Do accelerators support zero downtime deployments and upgrades?
Yes. Zero downtime is a design principle in every accelerator. The AIS Accelerator includes blue/green, canary, and rolling update (Kubernetes-native) patterns. The Keycloak Accelerator includes blue/green and canary releases. All include pre-flight rehearsal procedures and automatic rollback. Midships has a track record of upgrading production Ping and Keycloak environments with no service interruption.
Does the AIC Accelerator support failover to on-premise Ping?
Yes. The AIC Accelerator includes failover patterns to on-premise Ping AIS — addressing a core concern for regulated enterprises with strict availability requirements that are considering the move to AIC SaaS. If the AIC platform is unavailable, identity services can fail over to the on-premise AIS deployment.

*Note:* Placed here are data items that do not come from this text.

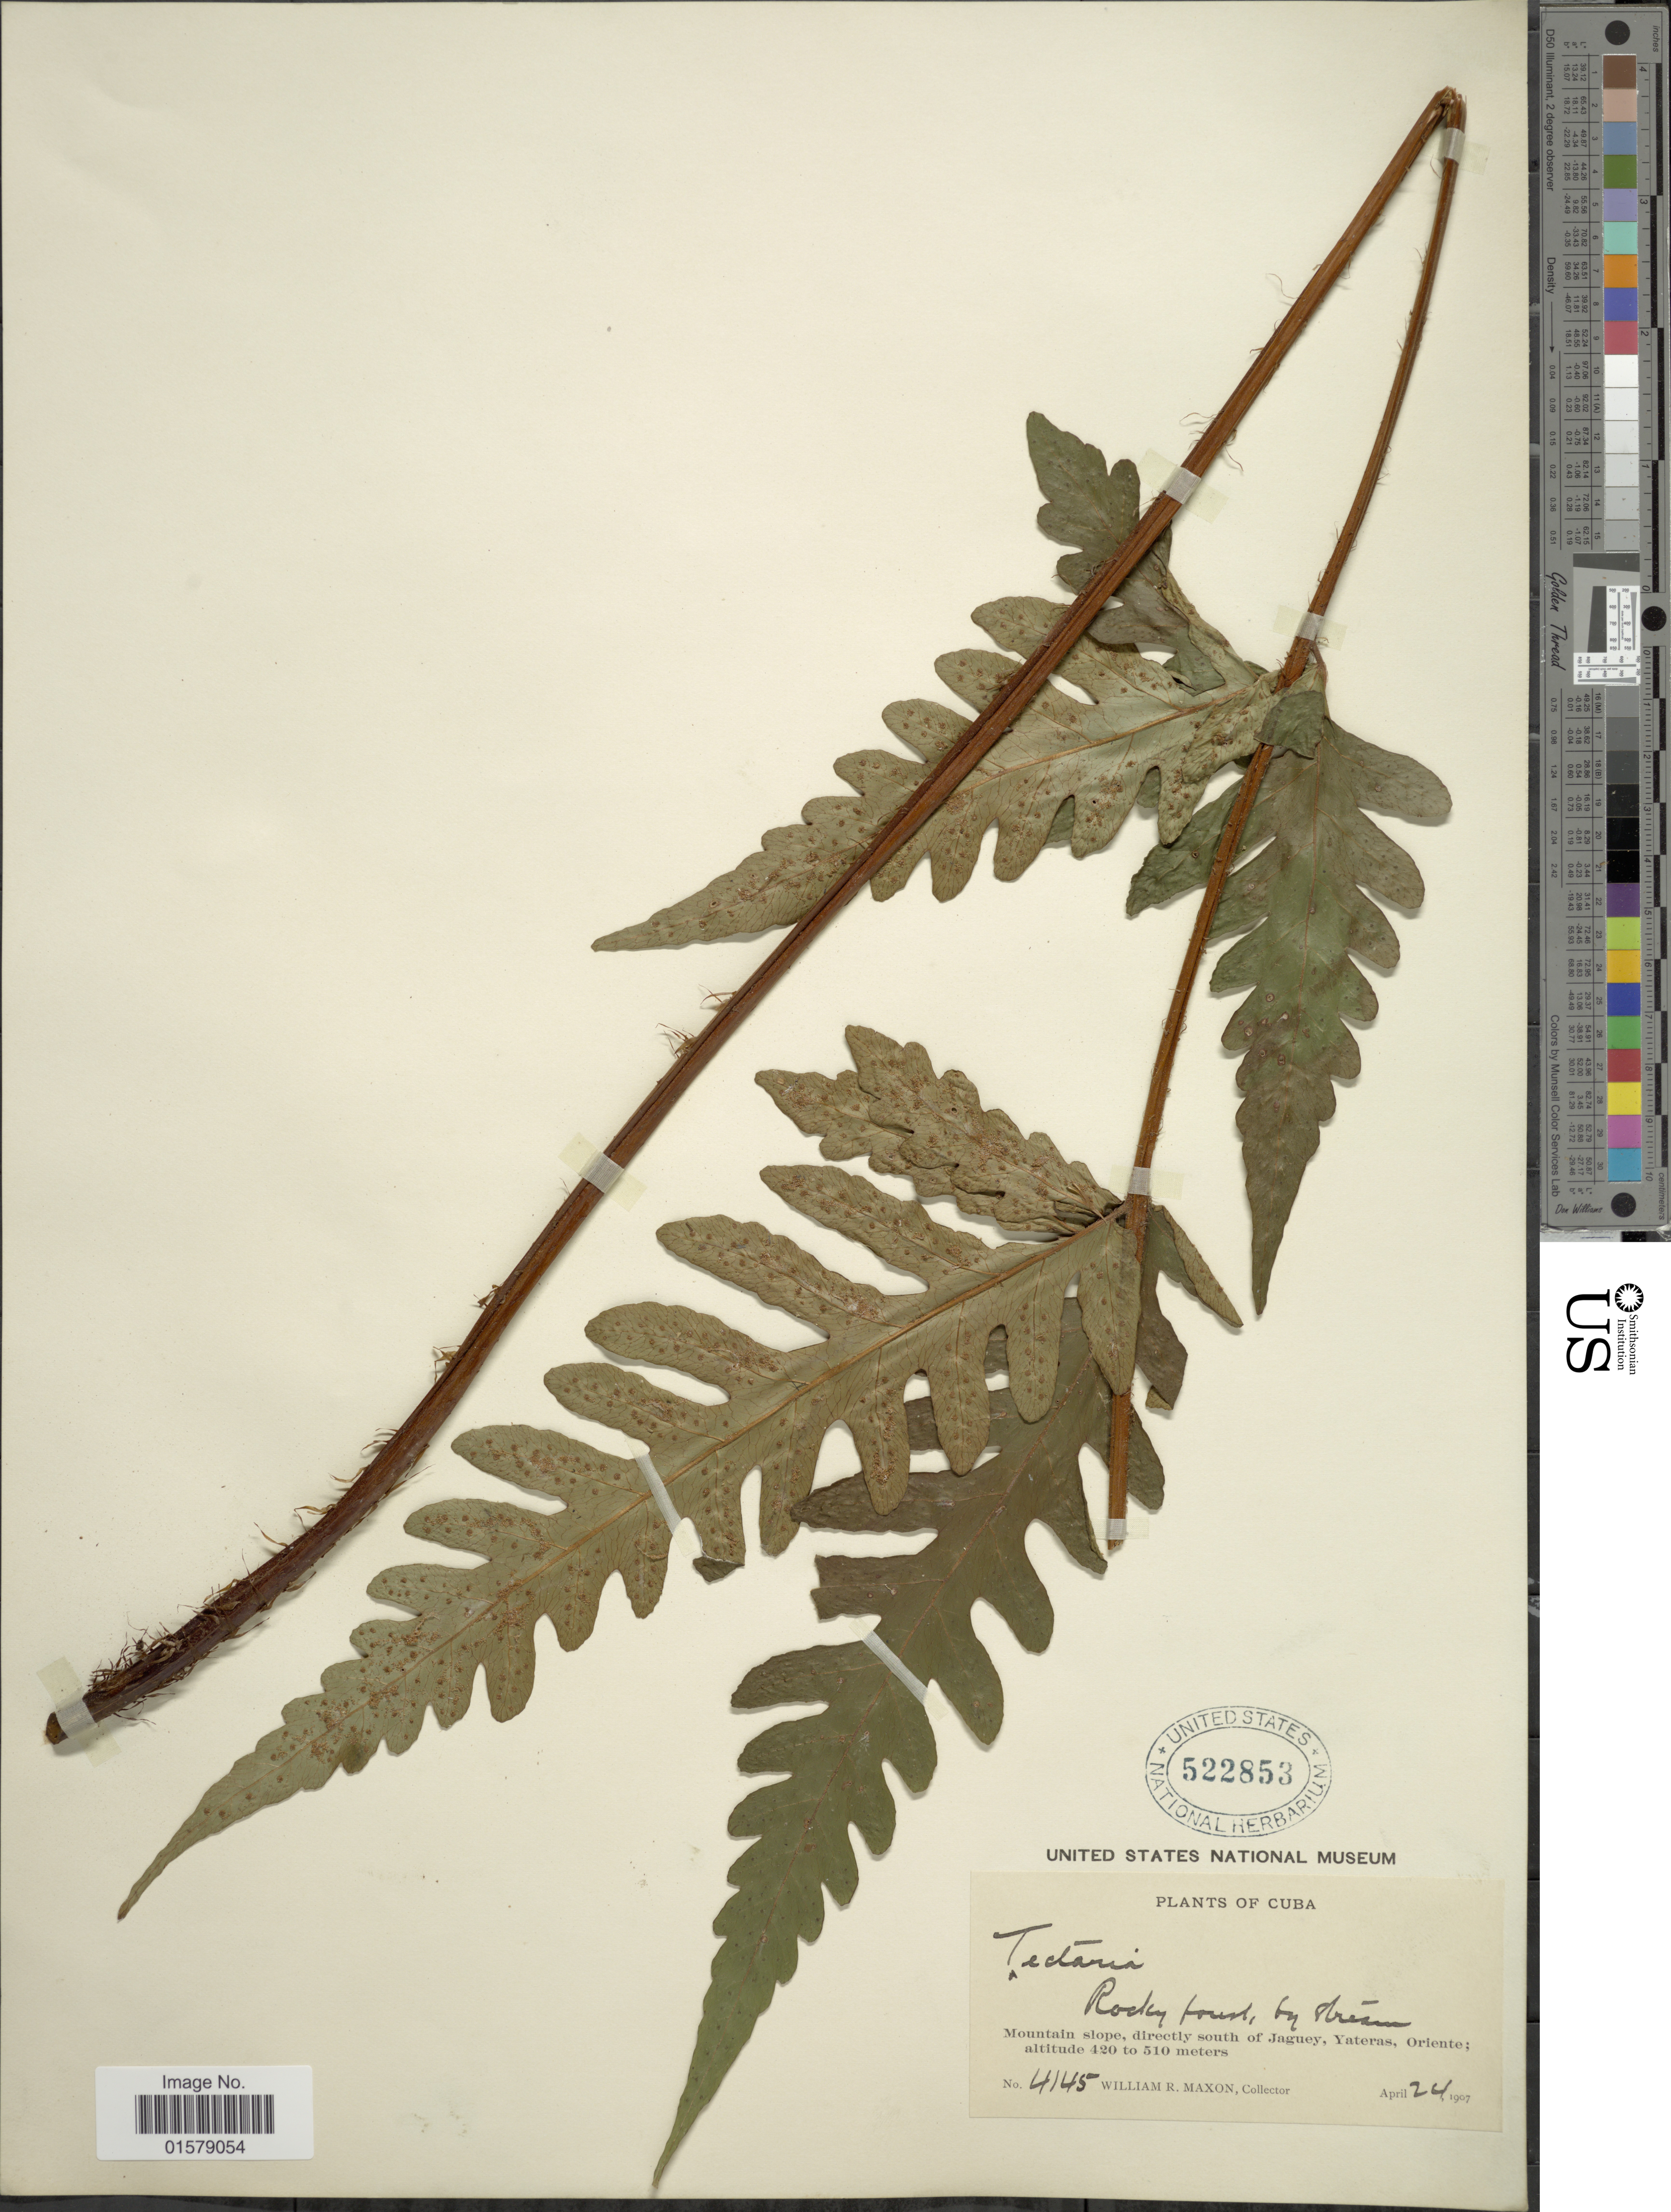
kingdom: Plantae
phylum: Tracheophyta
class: Polypodiopsida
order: Polypodiales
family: Tectariaceae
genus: Tectaria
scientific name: Tectaria cicutaria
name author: (L.) Copel.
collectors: W. R. Maxon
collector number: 4145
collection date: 1907-04-24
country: Cuba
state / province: Oriente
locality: Mountain slope, directly south of Jageeuy, Yateras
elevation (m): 420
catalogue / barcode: US 522853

Can Midships help consolidate multiple identity vendors onto Ping?
Yes. Midships has delivery experience consolidating enterprises running Ping alongside DAON, Transmit Security, and other vendors onto a single Ping platform. The accelerators provide the deployment foundation, and Midships' consulting team manages the migration and consolidation programme with zero downtime.
How do accelerators relate to the Midships Enterprise AI Agent Reference Architecture?
Accelerators deploy the IAM components that form the Identity and Metadata Context Layer and Integration Layer of the Midships Enterprise AI Agent Reference Architecture. If you are implementing the reference architecture and do not already have a production-grade Ping or Keycloak deployment, accelerators provide the fastest and lowest-risk path to getting the foundation in place — ready to support Icebreaker governance on top.